This document describes the basics of Airflow scheduling. If your project involves multiple people, multiple workflows, or it is becoming business-critical, check out the section around coordinating larger Metaflow projects.
Pushing a flow to production
Let's use the flow from the section about parameters as an example:
from metaflow import FlowSpec, Parameter, step
class ParameterFlow(FlowSpec):
alpha = Parameter('alpha',
help='Learning rate',
default=0.01)
@step
def start(self):
print('alpha is %f' % self.alpha)
self.next(self.end)
@step
def end(self):
print('alpha is still %f' % self.alpha)
if __name__ == '__main__':
ParameterFlow()
Save this script to a file parameter_flow.py
. To deploy a version to Airflow, simply
run
python parameter_flow.py --with retry airflow create parameter_dag.py
This command takes a snapshot of your code in the working directory, as well as the
version of Metaflow used, and creates an Airflow DAG in parameter_dag.py
for
scheduling on Airflow. You should deploy parameter_dag.py
to your Airflow instance
like you would do with any other user-written DAG.
Metaflow automatically maps the Parameters of your flow to corresponding parameters on Airflow. You can execute your Metaflow flow deployed on Airflow like any other Airflow DAG - seamlessly getting all the benefits of Airflow alongside all the benefits of Metaflow.

Scene geometry reasoning data
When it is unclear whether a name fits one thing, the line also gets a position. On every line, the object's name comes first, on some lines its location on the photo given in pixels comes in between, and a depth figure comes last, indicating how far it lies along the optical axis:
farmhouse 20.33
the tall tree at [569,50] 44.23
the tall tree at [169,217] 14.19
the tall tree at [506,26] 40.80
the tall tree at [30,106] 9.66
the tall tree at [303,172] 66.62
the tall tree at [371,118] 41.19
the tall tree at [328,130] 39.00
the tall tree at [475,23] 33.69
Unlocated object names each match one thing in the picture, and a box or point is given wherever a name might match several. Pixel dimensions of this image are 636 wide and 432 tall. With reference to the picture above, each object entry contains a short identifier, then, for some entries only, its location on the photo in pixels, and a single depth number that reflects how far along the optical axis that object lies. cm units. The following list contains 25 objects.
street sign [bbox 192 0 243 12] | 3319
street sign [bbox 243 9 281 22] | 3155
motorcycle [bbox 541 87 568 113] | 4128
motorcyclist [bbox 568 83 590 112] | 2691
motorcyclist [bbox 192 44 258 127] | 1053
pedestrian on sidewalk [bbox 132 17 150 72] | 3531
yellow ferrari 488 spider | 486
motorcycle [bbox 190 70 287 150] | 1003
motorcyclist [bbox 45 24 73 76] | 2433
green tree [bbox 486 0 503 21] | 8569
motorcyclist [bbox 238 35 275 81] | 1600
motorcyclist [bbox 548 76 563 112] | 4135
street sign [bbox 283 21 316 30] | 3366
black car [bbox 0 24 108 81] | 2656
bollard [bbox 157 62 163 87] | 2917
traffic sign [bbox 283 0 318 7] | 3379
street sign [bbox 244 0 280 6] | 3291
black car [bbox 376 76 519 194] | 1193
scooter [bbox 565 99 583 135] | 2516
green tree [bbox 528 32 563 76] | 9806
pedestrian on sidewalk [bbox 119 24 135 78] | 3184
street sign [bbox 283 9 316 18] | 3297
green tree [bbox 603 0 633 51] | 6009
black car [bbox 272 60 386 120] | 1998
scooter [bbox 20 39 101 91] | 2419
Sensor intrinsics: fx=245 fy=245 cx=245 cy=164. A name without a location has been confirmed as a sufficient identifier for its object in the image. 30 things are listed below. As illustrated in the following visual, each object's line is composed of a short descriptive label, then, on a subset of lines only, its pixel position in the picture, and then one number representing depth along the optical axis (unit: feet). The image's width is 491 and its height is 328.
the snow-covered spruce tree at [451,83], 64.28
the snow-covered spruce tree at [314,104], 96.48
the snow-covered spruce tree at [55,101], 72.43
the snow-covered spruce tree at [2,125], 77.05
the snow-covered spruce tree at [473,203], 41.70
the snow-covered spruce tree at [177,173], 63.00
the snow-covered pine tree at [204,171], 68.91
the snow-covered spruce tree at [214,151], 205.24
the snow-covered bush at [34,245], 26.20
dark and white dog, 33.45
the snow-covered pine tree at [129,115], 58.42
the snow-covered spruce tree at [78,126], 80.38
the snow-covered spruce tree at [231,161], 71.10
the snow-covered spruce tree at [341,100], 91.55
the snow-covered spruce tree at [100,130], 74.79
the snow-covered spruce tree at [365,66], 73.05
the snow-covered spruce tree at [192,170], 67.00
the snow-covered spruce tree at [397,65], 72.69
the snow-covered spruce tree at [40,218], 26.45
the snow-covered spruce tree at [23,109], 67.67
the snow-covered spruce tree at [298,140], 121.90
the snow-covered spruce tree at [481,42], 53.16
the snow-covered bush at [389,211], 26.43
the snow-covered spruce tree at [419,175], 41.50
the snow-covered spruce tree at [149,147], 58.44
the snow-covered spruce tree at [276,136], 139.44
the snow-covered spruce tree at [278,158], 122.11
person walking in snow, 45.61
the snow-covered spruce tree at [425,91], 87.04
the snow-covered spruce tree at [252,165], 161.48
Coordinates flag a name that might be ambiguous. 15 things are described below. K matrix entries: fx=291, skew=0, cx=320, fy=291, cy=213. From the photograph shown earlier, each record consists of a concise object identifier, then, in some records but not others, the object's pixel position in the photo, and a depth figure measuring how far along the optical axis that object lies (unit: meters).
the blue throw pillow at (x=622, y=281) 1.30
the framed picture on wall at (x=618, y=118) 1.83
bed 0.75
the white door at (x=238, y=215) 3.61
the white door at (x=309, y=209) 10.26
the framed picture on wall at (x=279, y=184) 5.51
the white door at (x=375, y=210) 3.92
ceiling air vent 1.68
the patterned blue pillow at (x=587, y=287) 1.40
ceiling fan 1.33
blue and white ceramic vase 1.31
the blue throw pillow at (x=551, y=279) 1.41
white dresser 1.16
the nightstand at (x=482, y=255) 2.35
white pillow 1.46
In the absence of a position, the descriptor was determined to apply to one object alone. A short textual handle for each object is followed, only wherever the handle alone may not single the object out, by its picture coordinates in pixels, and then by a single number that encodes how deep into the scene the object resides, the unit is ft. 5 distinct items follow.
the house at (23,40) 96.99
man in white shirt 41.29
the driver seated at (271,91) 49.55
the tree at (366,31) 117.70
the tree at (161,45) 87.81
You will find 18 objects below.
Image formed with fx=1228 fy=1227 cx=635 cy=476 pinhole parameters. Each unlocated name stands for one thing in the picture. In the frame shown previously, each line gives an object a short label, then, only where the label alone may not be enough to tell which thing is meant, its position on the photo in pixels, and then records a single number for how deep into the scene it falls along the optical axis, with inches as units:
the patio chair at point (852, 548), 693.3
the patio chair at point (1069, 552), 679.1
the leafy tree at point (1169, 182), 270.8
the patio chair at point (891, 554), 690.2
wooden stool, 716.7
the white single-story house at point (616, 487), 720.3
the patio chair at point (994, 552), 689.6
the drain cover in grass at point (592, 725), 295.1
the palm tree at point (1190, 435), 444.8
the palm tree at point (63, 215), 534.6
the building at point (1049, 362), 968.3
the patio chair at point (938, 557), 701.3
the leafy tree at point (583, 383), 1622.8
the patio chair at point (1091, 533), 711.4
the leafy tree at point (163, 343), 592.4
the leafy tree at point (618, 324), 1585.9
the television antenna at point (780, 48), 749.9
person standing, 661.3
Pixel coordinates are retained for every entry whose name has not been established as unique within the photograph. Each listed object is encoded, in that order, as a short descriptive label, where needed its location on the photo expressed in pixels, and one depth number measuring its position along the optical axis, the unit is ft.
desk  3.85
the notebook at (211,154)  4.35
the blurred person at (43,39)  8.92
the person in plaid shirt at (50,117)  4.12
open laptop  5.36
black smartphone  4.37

* WHAT YOU NEED TO DO *
Copy the Airflow scheduling text above word for word, starting with "This document describes" and going on through "larger Metaflow projects.".

* RESULT FOR THIS TASK *
This document describes the basics of Airflow scheduling. If your project involves multiple people, multiple workflows, or it is becoming business-critical, check out the section around coordinating larger Metaflow projects.